The Texas 'Loser Pays' bill related to e-discovery has been approved. Although some compromise on the language was expected, the passing of the bill was never in doubt. However, it is still unclear what the bill means by "limit discovery". Is it to be limited in scope, duration, cost of ESI collection, processing, review? It remains undefined. It will be intriguing to follow the first few cases that are subject to the terms of this bill to learn how the Judge will limit discovery.
From the Southeast Texas Record
Texas Senate committee approves revised 'loser pays' bill
5/22/2011 11:55 AM By Marilyn Tennissen
AUSTIN - A House bill designed to penalize those who file frivolous lawsuits received unanimous support from members of the Texas Senate State Affairs Committee, a move that surprised both sides of the aisle.
HB 274 was approved by the state House earlier this month during a contentious session in which Democrats opposing the legislation walked out of the House Chamber before the vote.
Saturday, the Senate committee approved 9-0 a revised version of the bill, which seeks to limit court costs and penalize parties who pursue meritless lawsuits.

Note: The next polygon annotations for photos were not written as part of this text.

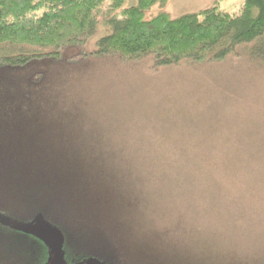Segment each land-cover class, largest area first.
<instances>
[{
  "label": "trees",
  "instance_id": "obj_1",
  "mask_svg": "<svg viewBox=\"0 0 264 264\" xmlns=\"http://www.w3.org/2000/svg\"><path fill=\"white\" fill-rule=\"evenodd\" d=\"M125 1L0 0V100L7 93L13 101L20 96H54L61 87L49 69L62 63L139 64L154 73L237 58L239 48L249 61L264 63V0H244L236 15L214 4L198 14L171 18L159 13L147 21L143 16L148 9L169 0H136L117 19L113 12ZM106 2L107 13L102 14ZM71 48L74 51L68 55ZM29 67L32 76L25 73ZM108 150L76 141L28 150L0 144V264H47L49 251L30 230L34 227L58 236L68 264H151L148 256L133 257L130 246H141L138 252L145 253L147 241L148 246L152 242L149 234L143 241L137 233L161 231L152 242L159 252L174 245L170 243L179 238L178 231L195 228L197 222L189 218L195 210L192 198L197 200L192 168L189 175L180 171L185 178L170 170L187 172V152L144 155V170L134 167L131 158L123 160L124 153ZM151 156L162 176L151 168ZM172 171L186 183L177 193L167 184ZM196 189L202 195L203 188ZM203 194L208 199L209 192ZM210 204V200L204 203L205 211ZM155 211L166 219L163 225L155 222L153 230L145 217H153ZM259 248L257 244L246 254L262 258L259 264H264ZM202 252L216 258L214 252ZM190 254L179 252L174 256L182 261L171 264H222L215 259L200 263ZM241 255L225 264H240L236 259Z\"/></svg>",
  "mask_w": 264,
  "mask_h": 264
},
{
  "label": "rangeland",
  "instance_id": "obj_2",
  "mask_svg": "<svg viewBox=\"0 0 264 264\" xmlns=\"http://www.w3.org/2000/svg\"><path fill=\"white\" fill-rule=\"evenodd\" d=\"M243 1L169 0L164 6L148 9L143 18L147 21L159 13L179 18L214 4L220 11L236 15ZM135 2L126 0L114 16L122 19L121 10ZM104 4L102 14L107 13L108 2ZM73 51L71 48L68 55ZM238 51L237 58L216 64L160 68L154 73L139 64L105 61L53 66L49 71L57 88L61 87L54 96H20L13 101L7 93L0 100V144L28 150L74 141L88 143L109 148L110 154L124 153L123 160L131 158L133 166L140 168L144 155L187 152V172L170 170H178V176L185 178L180 171L189 175L192 168L195 210L181 209H190L189 218L197 225L178 231L179 238L170 243L173 246L163 249L159 244L163 249L159 252L158 244L152 247V242L161 231L125 234L140 235L143 241L148 234L152 236L145 253L138 252L141 246H130L133 257L143 255L152 258L151 264H171L182 261L183 257L174 255L189 250L191 259L200 263L215 259L225 264L242 254L236 259L240 264H259L262 258H249L246 253L259 244L264 254V63L249 61L242 55L243 48ZM25 73L34 75L31 67ZM151 157V168L162 176V168L155 165L158 161ZM175 172L167 177V184L177 193L186 183L173 176ZM199 187L203 193L209 192L208 212L204 208V203L209 204L207 194L198 193ZM162 214L155 211L153 217L146 216V225L153 230L155 222L163 225L166 217ZM33 229L49 251L46 263L68 264L62 255L56 257L57 235ZM202 251L214 252L216 258Z\"/></svg>",
  "mask_w": 264,
  "mask_h": 264
},
{
  "label": "water",
  "instance_id": "obj_3",
  "mask_svg": "<svg viewBox=\"0 0 264 264\" xmlns=\"http://www.w3.org/2000/svg\"><path fill=\"white\" fill-rule=\"evenodd\" d=\"M5 221V223L7 224V225H9V221L8 220H4ZM29 229V228H28ZM39 229V228H38ZM31 231L33 230L34 231V229L32 228V229H30ZM50 232V231H49ZM57 238H58V236H57ZM60 242H61V240L58 238V254H56V257H58V255L59 256H61V251H60Z\"/></svg>",
  "mask_w": 264,
  "mask_h": 264
}]
</instances>
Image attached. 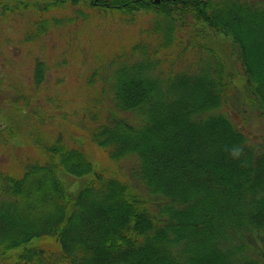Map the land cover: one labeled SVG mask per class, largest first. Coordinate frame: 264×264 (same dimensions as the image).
<instances>
[{
  "label": "trees",
  "instance_id": "1",
  "mask_svg": "<svg viewBox=\"0 0 264 264\" xmlns=\"http://www.w3.org/2000/svg\"><path fill=\"white\" fill-rule=\"evenodd\" d=\"M142 11L154 15L153 44L111 55L99 93L79 105L107 164L39 132L26 92L5 98L14 109L0 143L18 142L16 110L29 106L22 131L38 156L0 172V264H264V144L223 109L231 99L264 114V0H0V17L24 16V42L79 17L130 23ZM33 68L38 87L44 61ZM129 156L139 186L120 170ZM67 176L83 179L75 191Z\"/></svg>",
  "mask_w": 264,
  "mask_h": 264
},
{
  "label": "rangeland",
  "instance_id": "2",
  "mask_svg": "<svg viewBox=\"0 0 264 264\" xmlns=\"http://www.w3.org/2000/svg\"><path fill=\"white\" fill-rule=\"evenodd\" d=\"M54 14L69 16L74 12L71 8H62L54 11ZM136 14L130 23L114 17H107L102 21L96 17L83 21L79 17L77 20L74 19L75 21L52 29L33 42L22 40L25 32L23 15L9 13L4 18L0 17V89L4 91L3 94L0 91V99L2 98L0 121L4 120L5 123L0 129H9V125H12L9 116L12 115L11 110L14 107L8 100H12L13 93L20 89L21 94L26 92L30 98L28 104L36 107L41 113L39 115L43 117V123L38 127L39 132L45 136L62 133L63 139L70 145L75 144L76 139L81 142V148L89 152L92 162L100 166L107 164L109 160L105 152L89 140L90 123L87 116L82 114L79 105L90 96V91L99 93L97 87L101 83L100 73L105 69L108 70L111 55L126 53L135 40H141L145 46L153 44L156 34L151 35L148 41L149 35L144 31L151 26L150 19L154 15L143 11ZM184 33L183 31L176 33L174 44L179 48V41L182 43L185 40ZM209 38L211 35L207 39L200 38L199 41L209 48L212 46ZM173 49L174 46L161 49L159 56L164 58L163 55L167 56ZM35 59L43 60L45 65L43 82L38 87L33 82ZM165 66L166 63H161V67L165 68ZM93 68H98L94 75H92ZM107 101L106 96L105 103ZM28 108L29 106L20 105L19 111L16 110L15 120L21 129L20 131L18 128V142L10 138L8 143H0L1 173L11 168L14 170L25 159L38 156L35 151L36 146L30 138L29 141L26 139L27 132L22 131L31 125L28 122L29 118L23 117L21 112L22 109ZM223 109L228 112L236 126L247 133L248 138L258 144H264V114L253 112L249 105L242 106L244 111H235L231 99ZM119 164L124 177L139 186L141 181L129 171L135 164L134 157L122 159ZM65 180L72 191H75L83 181L72 176H67Z\"/></svg>",
  "mask_w": 264,
  "mask_h": 264
},
{
  "label": "flooded vegetation",
  "instance_id": "3",
  "mask_svg": "<svg viewBox=\"0 0 264 264\" xmlns=\"http://www.w3.org/2000/svg\"><path fill=\"white\" fill-rule=\"evenodd\" d=\"M3 92H4L3 89H1V94H3ZM0 126H2V127L5 126L4 120L3 121L2 120L0 121Z\"/></svg>",
  "mask_w": 264,
  "mask_h": 264
},
{
  "label": "clouds",
  "instance_id": "4",
  "mask_svg": "<svg viewBox=\"0 0 264 264\" xmlns=\"http://www.w3.org/2000/svg\"><path fill=\"white\" fill-rule=\"evenodd\" d=\"M235 151L238 153L239 152V149H236Z\"/></svg>",
  "mask_w": 264,
  "mask_h": 264
}]
</instances>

According to the Austin American Statesman, several committee members were surprised by the vote.
Sen. Eddie Lucio, D-Brownsville, said the consensus was a "milestone."
The revisions will allow judges to rule on whether a case is meritless much earlier in the court process, will limit discovery, expedite hearings and improve the equitable assessment of court costs.
The legislation is known as a "loser pays" bill because it would allow prevailing parties in certain civil suits to collect attorneys fees.
But before the bill made it through the House on May 9, the wording was changed to allow the assessment of legal fees only in cases dismissed for failing to state a valid legal claim.
Texas is among eight states that do not allow motions to dismiss before evidence is presented in civil court. The Texas Supreme Court would adopt rules to allow that option under the proposed bill.
As reported by the Statesman, trial lawyers, defense attorneys and tort reformers attended a brief public hearing before the vote, with all groups agreeing to support the legislation.
Sen. Joan Huffman, R-Houston, a former judge, was a key figure in the negotiations. She told the Statesman the revised bill "balances the needs of both the plaintiffs and the defense."